At runtime, every tool call goes to /invoke. The control plane resolves the server, mints the token, and makes the call. The agent is completely isolated from the MCP layer.


What the Router Gives You

Routing through the control plane isn’t just indirection for its own sake. It unlocks capabilities that a direct agent-to-MCP connection can never have:

  • Fan-out: A single action can call multiple MCP servers and aggregate results — useful for cross-system reads where the agent shouldn’t care about the seams
  • Versioning: Route read_positions_v2 to a new MCP server without the agent knowing anything changed. Zero agent-side deployment
  • Circuit breaking: If mcp-execution is down, the control plane fails fast and returns a clean error rather than hanging the agent mid-task
  • Per-server token scoping: Each MCP server gets a credential scoped specifically to it — not a shared token that opens the entire layer

The Stack

If you’re building this today, the control plane looks like this:

  • Language: Python or Go
  • Protocol: FastMCP or the official MCP SDK
  • Policy engine: Open Policy Agent
  • Cache: Redis for tool schemas and server topology
  • Audit store: PostgreSQL for the trail

None of this is exotic. It’s the same infrastructure patterns that have governed data pipelines and API gateways for years. The only thing new is the surface being controlled.

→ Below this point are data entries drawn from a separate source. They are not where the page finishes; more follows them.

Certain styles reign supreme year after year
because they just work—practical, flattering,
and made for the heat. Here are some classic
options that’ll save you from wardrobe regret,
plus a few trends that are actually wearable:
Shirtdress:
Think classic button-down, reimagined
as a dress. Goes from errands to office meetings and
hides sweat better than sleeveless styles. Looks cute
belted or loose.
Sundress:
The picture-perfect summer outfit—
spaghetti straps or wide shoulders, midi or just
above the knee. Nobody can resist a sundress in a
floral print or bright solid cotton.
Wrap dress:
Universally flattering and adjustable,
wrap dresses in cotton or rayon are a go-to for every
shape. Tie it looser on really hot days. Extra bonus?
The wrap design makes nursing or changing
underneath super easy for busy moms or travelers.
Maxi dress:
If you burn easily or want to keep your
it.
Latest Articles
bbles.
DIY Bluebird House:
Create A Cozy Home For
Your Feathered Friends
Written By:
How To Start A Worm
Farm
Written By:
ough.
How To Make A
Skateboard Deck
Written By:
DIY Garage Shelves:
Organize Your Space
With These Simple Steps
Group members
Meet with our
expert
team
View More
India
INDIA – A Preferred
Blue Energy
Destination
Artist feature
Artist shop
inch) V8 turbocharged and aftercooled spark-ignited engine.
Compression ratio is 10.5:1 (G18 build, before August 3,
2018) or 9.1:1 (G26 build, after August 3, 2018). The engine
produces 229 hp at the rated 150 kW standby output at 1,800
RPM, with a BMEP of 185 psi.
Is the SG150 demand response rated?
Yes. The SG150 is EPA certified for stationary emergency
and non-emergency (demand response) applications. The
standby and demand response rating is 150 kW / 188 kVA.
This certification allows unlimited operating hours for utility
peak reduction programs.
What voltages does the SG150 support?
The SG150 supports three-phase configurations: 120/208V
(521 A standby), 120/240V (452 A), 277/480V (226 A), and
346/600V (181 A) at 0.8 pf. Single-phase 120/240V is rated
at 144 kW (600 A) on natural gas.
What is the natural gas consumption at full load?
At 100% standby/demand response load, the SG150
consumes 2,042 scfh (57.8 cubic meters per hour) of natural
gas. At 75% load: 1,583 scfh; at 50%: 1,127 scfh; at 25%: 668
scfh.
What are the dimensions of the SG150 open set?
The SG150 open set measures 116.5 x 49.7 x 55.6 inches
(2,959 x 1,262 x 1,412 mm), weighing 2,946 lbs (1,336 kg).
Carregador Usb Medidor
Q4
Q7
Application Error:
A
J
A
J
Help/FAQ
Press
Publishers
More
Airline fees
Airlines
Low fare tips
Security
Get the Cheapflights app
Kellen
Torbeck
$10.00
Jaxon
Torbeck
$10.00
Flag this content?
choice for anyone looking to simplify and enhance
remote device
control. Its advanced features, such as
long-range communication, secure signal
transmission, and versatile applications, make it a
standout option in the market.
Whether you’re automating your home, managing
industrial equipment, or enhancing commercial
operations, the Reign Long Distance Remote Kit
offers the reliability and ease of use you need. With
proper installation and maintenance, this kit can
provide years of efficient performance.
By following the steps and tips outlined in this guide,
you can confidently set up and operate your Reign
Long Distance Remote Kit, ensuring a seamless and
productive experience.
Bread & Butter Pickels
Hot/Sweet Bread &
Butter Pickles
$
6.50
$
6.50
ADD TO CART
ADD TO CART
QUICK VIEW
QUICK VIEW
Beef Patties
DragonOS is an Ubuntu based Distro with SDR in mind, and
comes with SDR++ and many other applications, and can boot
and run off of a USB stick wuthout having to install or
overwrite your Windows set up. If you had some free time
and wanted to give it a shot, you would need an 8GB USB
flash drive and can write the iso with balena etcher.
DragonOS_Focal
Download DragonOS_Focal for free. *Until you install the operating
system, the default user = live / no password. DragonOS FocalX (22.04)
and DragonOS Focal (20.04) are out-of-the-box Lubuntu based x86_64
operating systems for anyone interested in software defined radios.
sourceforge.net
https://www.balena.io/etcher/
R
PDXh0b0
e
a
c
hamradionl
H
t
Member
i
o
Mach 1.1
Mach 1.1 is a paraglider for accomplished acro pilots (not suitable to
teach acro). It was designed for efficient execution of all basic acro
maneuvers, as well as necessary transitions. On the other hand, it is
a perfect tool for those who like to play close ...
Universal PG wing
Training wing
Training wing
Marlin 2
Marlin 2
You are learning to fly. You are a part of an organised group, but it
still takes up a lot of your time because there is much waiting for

The full working source code for this control plane is available at github.com/datris/sample-code.


The Takeaway

The LLM is not the system. The LLM is a component of the system.

An MCP control plane is what enforces that distinction. The agent discovers tools through it, invokes tools through it, and never holds a credential or a server address. Add as many MCP servers as your architecture demands — the agent doesn’t care, because it was never exposed to the topology in the first place.

Discovery, identity, policy, and observability — implemented as code, not instructions — is what takes an agent from a demo that works most of the time to infrastructure you can actually run in production.

Build the control plane. Then let the agents loose.